Самый яркий пример такого рода затруднений — конечно, проза Виктора Пелевина, которая, казалось бы, больше, чем что бы то ни было, подходит для использования агрессивно-рекламной стилистики, прямо-таки является эталоном для ее воплощения. Но, сколько бы устрашающих насекомых ни изображали на переплетах пелевинских книг, в какие бы ядовитые цвета их ни раскрашивали — не получалось не только адекватной тексту интонации, но даже пародии. Самый смелый и остроумный шаг сделал в конце концов сам писатель, предложивший сотрудничество художникам вовсе не книжным — Александру Виноградову и Владимиру Дубоссарскому с их квазисоцреалистической живописью. Но вот что интересно: художники издательства “Вагриус”, обычно вполне грамотно работающие и с макетом, и со шрифтами, при издании романов Пелевина “в оформлении” Дубоссарского и Виноградова создали дизайн настолько унылый, грубый и аляповатый, что вся невеселая ирония, все тонкости и подтексты живописных работ двух художников, так точно отвечавшие этим же качествам прозы Пелевина, оказались просто неразличимы. И вряд ли это случайно.
Больше повезло Б. Акунину, которого мудрый Григорий Чхартишвили придумал прямо вместе с контекстом, — а соответственно, и со стилистикой. Стилистика оказалась совершенно однозначной: две робкие попытки представить книги Б. Акунина на каком-либо другом визуальном языке, чем язык газетных вырезок, выглядели, прямо скажем, жалко. Зато и попытки издательства “Захаров” продолжить серию произведениями — тоже стилизованными — других авторов большого успеха не имели.
Худо пришлось лауреату Букеровской премии Михаилу Шишкину. Хотя вагриусовская “серая (двухцветная) серия”, казалось бы, универсальна и ее оформление не стремится обозначить почти ничего, кроме современности и профессионального качества текстов, нежная проза Шишкина и в этом широком контексте чувствовала себя неуютно; жесткие, псевдоконструктивные плашки на переплете раздражали, царапали ее, точно свитер, надетый на голое тело.

- Текст, расшифрованный со страниц
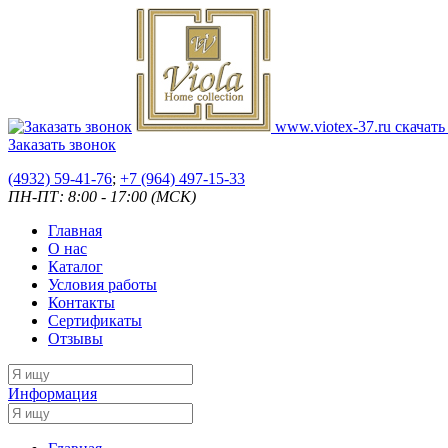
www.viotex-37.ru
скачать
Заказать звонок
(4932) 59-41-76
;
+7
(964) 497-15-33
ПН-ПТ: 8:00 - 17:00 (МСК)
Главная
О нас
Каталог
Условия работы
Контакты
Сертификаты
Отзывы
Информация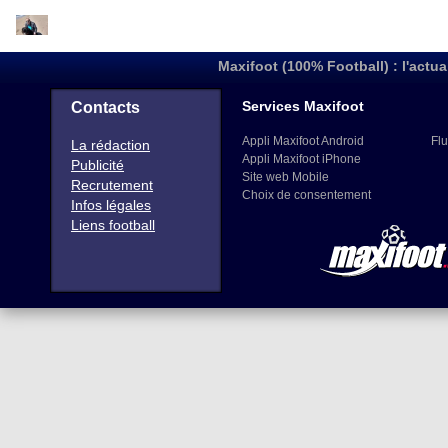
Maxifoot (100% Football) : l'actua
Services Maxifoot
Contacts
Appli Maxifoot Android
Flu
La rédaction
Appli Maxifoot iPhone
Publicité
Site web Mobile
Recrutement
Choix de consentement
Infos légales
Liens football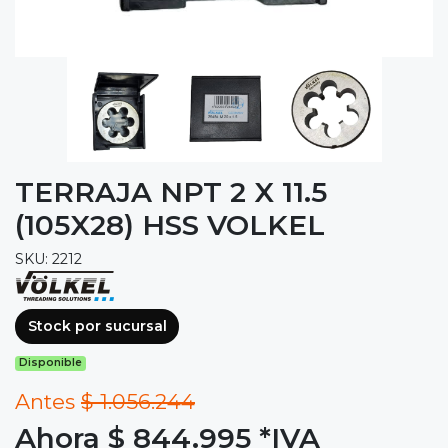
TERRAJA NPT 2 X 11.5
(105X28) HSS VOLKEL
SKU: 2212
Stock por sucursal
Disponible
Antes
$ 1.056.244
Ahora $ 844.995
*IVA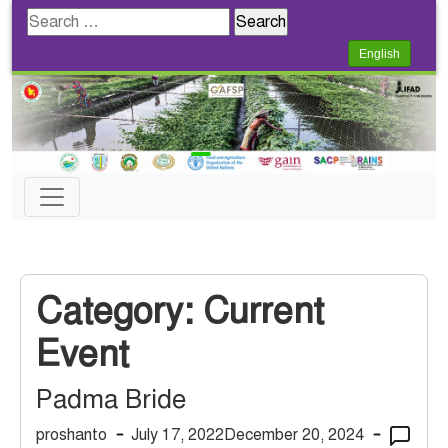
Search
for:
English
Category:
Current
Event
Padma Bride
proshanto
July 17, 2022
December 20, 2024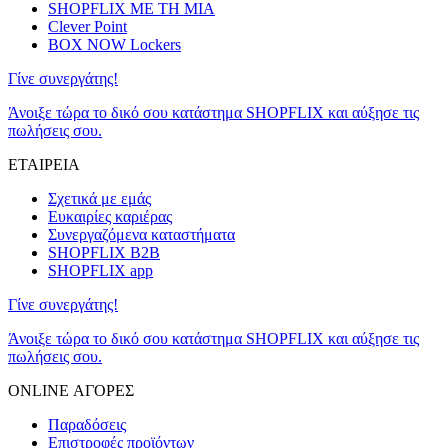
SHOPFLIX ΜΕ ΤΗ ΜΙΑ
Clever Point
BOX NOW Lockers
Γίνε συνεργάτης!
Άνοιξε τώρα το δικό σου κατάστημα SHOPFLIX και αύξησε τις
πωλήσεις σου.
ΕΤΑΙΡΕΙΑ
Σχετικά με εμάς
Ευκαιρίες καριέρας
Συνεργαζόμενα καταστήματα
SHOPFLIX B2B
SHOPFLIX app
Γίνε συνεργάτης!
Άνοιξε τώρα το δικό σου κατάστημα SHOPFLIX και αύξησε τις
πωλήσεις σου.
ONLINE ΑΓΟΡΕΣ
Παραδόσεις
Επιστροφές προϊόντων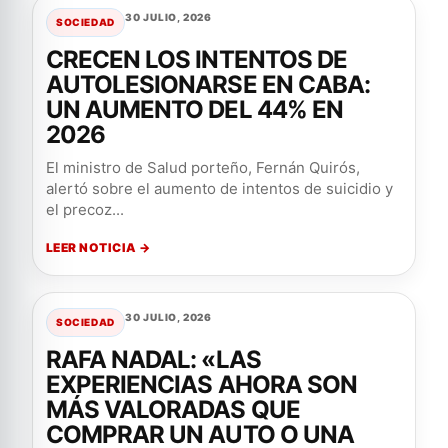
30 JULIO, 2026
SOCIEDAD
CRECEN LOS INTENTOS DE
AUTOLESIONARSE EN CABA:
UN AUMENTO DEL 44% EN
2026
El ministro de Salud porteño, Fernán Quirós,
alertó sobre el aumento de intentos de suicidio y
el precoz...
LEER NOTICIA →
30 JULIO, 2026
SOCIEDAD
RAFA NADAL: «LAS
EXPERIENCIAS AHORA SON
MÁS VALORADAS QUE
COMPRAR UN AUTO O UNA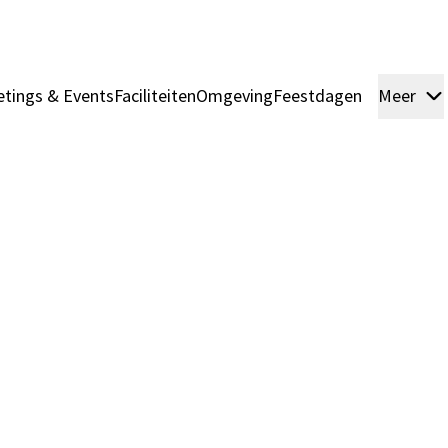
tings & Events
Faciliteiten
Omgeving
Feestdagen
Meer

- ЧТО СДЕЛАТЬ
**a.** Каких художников, согласно фрагменту об оформлении книг, Виктор Пелевин сам пригласил к сотрудничеству?
**b.** Объясните по фрагменту об оформлении книг, почему Б. Акунину с оформлением повезло больше.
**c.** Продолжите фрагмент об оформлении книг с того места, на котором он заканчивается.
Записи никак не связаны с фрагментом об оформлении книг.

- ОТВЕТЫ ПО ПУНКТАМ
**a.** Александра Виноградова и Владимира Дубоссарского.

**b.** Григорий Чхартишвили придумал Б. Акунина сразу вместе с контекстом, а значит, и со стилистикой. Поэтому стилистика оказалась совершенно однозначной: это язык газетных вырезок.

**c.**
Между тем, бедной шишкинской прозе всего-то и требовалось, что небольшой уютный формат да некрупно набранная фамилия на переплет; назови букеровский лауреат свою прозу поэзией, ему было бы это дозволено, поскольку поэзия элитарна по определению и существует по своим законам. Ибо, как говорит главный резонер русской литературы Павел Федорович Смердяков, “рассудите сами: кто же на свете в рифму говорит? И если бы мы стали все в рифму говорить, хотя бы даже по приказанию начальства, то много ли бы мы насказали-с?”. Вряд ли “начальство” в этой фразе оказалось случайно: говорение в рифму в России и до Смердякова считалось признаком вольнодумства. Для тех, кто говорит таким образом, общество — книгоиздательское в том числе — устроило ныне особый заповедник, чтобы не сказать — зоопарк. Там дозволено все, что запрещено прочим: пренебрежение законами рынка и рекламы, серийностью и узнаваемостью, полиграфическим качеством и рентабельным тиражом. Скверная бумага, неудобочитаемый шрифт, кустарно сверстанная обложка — шрифтовая или с любительской картинкой… Все эти визуальные признаки первенцев независимого книгоиздания, сохранившиеся еще со времен самиздата, из печальной необходимости превратились в гордые символы Свободы Творчества. Впрочем, отдельные признаки оказались вполне отчуждаемыми, и в последние годы некоторые разумные издатели стали использовать их в качестве оформительских приемов. Дизайн поэтических серий “ОГИ”, издательства “Пушкинский фонд”, “Издательства Руслана Элинина” вовсе не является бедным или кустарным — он символизирует эту бедность и кустарность с соблюдением всех законов книжного рынка, иногда совсем простыми средствами, как грубоватая (а на самом деле вовсе не дешевая) обложечная бумага, а иногда и весьма тонкими, как подмена знаков и сдвиги в наборе текстов в поэтической серии “ОГИ”. Демонстративная брутальность изданий петербургского “Красного матроса”, по сути, является также весьма и весьма умелой имитацией любительской поделки, крепкой профессиональной разработкой темы наивного творчества, не подчиняющегося никаким законам; впрочем, это качество присуще всей, а не только книгоиздательской деятельности группы “Митьки”.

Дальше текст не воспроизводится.